No intervalo do texto "secreto", recebi três textos da autora, atriz e professora espanhola Gracia Morales (da Universidade de Granada) e em poucos dias traduzi a peça, através de original em espanhol, com o título de "Quince Peldaños", que saíram como "Quinze Degraus". Devo, em breve, iniciar a traduções dos outros dois textos que Gracia Morales me enviou.
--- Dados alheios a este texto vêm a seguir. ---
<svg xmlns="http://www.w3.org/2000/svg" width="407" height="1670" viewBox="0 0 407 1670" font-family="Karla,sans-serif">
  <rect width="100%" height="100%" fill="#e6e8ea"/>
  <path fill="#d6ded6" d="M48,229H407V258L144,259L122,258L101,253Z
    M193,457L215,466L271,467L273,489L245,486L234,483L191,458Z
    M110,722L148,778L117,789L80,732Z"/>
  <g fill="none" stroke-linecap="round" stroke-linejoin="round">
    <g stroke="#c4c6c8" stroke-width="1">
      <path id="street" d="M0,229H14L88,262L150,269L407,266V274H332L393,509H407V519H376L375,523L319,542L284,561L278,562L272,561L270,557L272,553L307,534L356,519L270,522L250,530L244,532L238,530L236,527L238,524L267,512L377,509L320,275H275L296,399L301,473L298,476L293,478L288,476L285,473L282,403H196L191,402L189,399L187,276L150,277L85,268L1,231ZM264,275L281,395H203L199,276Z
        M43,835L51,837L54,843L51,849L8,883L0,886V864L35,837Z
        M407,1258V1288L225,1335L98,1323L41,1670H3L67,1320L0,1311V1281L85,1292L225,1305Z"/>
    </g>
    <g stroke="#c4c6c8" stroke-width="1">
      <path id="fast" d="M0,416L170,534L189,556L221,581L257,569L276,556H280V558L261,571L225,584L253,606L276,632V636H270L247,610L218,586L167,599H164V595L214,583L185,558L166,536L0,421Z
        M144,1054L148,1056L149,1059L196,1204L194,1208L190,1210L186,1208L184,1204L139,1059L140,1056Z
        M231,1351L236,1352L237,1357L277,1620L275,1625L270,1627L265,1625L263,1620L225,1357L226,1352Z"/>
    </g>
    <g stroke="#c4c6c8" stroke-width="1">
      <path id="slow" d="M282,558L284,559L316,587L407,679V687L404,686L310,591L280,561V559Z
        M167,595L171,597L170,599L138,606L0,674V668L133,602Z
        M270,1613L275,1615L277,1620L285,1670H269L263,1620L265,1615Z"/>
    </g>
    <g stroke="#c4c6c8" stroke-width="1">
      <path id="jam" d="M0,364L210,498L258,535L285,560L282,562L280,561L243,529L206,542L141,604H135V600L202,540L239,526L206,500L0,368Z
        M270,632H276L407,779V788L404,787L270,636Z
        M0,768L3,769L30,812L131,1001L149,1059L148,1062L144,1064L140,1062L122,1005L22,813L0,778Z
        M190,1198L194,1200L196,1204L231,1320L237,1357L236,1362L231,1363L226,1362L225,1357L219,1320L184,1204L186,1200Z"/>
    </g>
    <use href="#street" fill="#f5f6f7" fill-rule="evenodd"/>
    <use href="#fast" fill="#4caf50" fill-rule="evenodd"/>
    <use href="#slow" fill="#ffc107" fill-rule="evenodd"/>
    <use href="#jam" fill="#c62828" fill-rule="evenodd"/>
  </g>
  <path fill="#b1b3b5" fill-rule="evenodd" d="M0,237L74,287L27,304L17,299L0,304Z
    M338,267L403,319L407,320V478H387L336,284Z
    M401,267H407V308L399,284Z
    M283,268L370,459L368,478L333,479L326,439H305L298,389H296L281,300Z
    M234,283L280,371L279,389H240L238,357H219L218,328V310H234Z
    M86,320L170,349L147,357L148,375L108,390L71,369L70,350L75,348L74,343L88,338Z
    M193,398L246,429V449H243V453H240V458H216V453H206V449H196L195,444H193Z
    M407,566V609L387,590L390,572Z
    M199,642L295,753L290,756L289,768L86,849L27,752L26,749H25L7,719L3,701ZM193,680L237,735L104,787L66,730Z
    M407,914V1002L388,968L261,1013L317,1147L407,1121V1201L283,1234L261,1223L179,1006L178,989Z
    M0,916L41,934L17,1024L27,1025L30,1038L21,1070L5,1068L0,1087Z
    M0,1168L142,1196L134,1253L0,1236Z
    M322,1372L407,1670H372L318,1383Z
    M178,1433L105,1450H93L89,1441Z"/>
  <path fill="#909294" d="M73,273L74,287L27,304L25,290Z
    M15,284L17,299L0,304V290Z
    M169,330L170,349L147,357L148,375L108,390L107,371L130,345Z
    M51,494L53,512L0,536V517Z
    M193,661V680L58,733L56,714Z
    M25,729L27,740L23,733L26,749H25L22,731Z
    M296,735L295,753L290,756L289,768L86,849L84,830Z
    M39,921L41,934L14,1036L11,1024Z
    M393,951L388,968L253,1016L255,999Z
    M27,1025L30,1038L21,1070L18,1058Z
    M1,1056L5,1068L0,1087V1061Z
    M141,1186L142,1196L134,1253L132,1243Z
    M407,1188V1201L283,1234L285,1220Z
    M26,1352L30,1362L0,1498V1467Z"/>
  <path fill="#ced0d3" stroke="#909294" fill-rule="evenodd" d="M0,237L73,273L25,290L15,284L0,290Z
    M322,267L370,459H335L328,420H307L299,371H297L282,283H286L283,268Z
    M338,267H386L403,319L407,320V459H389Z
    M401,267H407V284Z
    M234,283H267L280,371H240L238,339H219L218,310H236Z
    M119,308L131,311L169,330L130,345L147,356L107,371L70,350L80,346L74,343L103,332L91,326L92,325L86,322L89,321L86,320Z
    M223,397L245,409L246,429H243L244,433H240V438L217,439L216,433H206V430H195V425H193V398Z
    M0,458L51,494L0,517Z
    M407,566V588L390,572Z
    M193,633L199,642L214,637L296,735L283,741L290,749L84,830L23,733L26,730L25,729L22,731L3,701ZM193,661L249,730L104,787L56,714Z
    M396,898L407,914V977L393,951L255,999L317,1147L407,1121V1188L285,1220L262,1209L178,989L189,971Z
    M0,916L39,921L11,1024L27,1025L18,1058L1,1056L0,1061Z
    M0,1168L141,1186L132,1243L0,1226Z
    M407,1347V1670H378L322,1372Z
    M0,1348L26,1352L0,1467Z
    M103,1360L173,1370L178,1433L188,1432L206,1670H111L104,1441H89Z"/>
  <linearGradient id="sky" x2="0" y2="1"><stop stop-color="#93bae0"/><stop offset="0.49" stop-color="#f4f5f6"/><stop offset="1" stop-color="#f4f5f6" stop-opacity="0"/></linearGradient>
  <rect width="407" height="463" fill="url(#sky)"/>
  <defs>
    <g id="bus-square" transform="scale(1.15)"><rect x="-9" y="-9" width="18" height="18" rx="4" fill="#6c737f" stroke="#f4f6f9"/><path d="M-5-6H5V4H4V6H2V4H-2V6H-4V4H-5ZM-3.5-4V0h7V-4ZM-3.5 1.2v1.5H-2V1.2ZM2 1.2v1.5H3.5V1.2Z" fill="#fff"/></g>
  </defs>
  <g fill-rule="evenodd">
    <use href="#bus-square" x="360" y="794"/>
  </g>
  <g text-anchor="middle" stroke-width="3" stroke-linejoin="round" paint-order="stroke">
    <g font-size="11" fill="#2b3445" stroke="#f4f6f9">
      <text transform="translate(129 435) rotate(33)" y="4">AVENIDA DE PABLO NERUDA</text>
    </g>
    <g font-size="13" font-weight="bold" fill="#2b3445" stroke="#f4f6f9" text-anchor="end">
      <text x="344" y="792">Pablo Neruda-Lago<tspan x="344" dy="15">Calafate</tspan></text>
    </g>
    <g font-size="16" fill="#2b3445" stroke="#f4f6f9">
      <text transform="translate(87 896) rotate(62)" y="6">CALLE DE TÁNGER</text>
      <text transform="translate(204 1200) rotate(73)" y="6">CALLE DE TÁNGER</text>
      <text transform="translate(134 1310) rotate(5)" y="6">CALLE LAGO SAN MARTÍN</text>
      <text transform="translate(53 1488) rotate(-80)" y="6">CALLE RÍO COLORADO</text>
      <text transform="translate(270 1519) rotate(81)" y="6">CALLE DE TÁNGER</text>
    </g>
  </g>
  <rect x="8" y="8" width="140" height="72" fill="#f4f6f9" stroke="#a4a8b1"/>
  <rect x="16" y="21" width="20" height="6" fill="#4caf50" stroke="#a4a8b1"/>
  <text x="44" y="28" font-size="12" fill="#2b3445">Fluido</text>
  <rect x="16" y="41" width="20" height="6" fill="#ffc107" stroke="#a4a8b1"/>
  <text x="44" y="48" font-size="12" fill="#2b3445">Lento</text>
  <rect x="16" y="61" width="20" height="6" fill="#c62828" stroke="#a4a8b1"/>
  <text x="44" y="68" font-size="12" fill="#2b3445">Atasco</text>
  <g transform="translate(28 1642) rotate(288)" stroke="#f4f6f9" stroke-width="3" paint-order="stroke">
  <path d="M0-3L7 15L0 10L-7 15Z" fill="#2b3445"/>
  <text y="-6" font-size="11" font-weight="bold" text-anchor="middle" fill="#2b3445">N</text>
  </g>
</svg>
Os quinze degraus... Sim, os "Quinze Degraus" de Gracia Morales antecederam meu décimo quinto degrau, o décimo quinto texto meu que escrevi para teatro. O décimo quinto compromisso que firmei comigo mesmo para revelar um pouco do que eu quero realizar no campo da dramaturgia. E esse texto, meu décimo quinto texto autoral, não vou infelizmente revelá-lo ou oferecê-lo para leitura neste momento. Vou guardá-lo um pouco mais antes de expô-lo às leituras e comentários de alguns interessados. O décimo quinto degrau que  eu consegui subir é, na verdade, o décimo oitavo degrau, mas os outros três são os degraus que tenho percorrido paralelamente, pois me levam ao estudo e à leitura de obras de língua espanhola. Meus quinze degraus são os que me levam para estudo e leitura que faço e que continuo a fazer, diariamente, da língua portuguesa. 

Como moro no décimo terceiro andar de um prédio, sei que posso me aventurar a percorrer alguns degraus a mais. Sei que posso. E minha lista de temas, minha pauta continua crescendo e textos já iniciados esperam apenas uma conclusão. O meu próximo passo, degrau acima.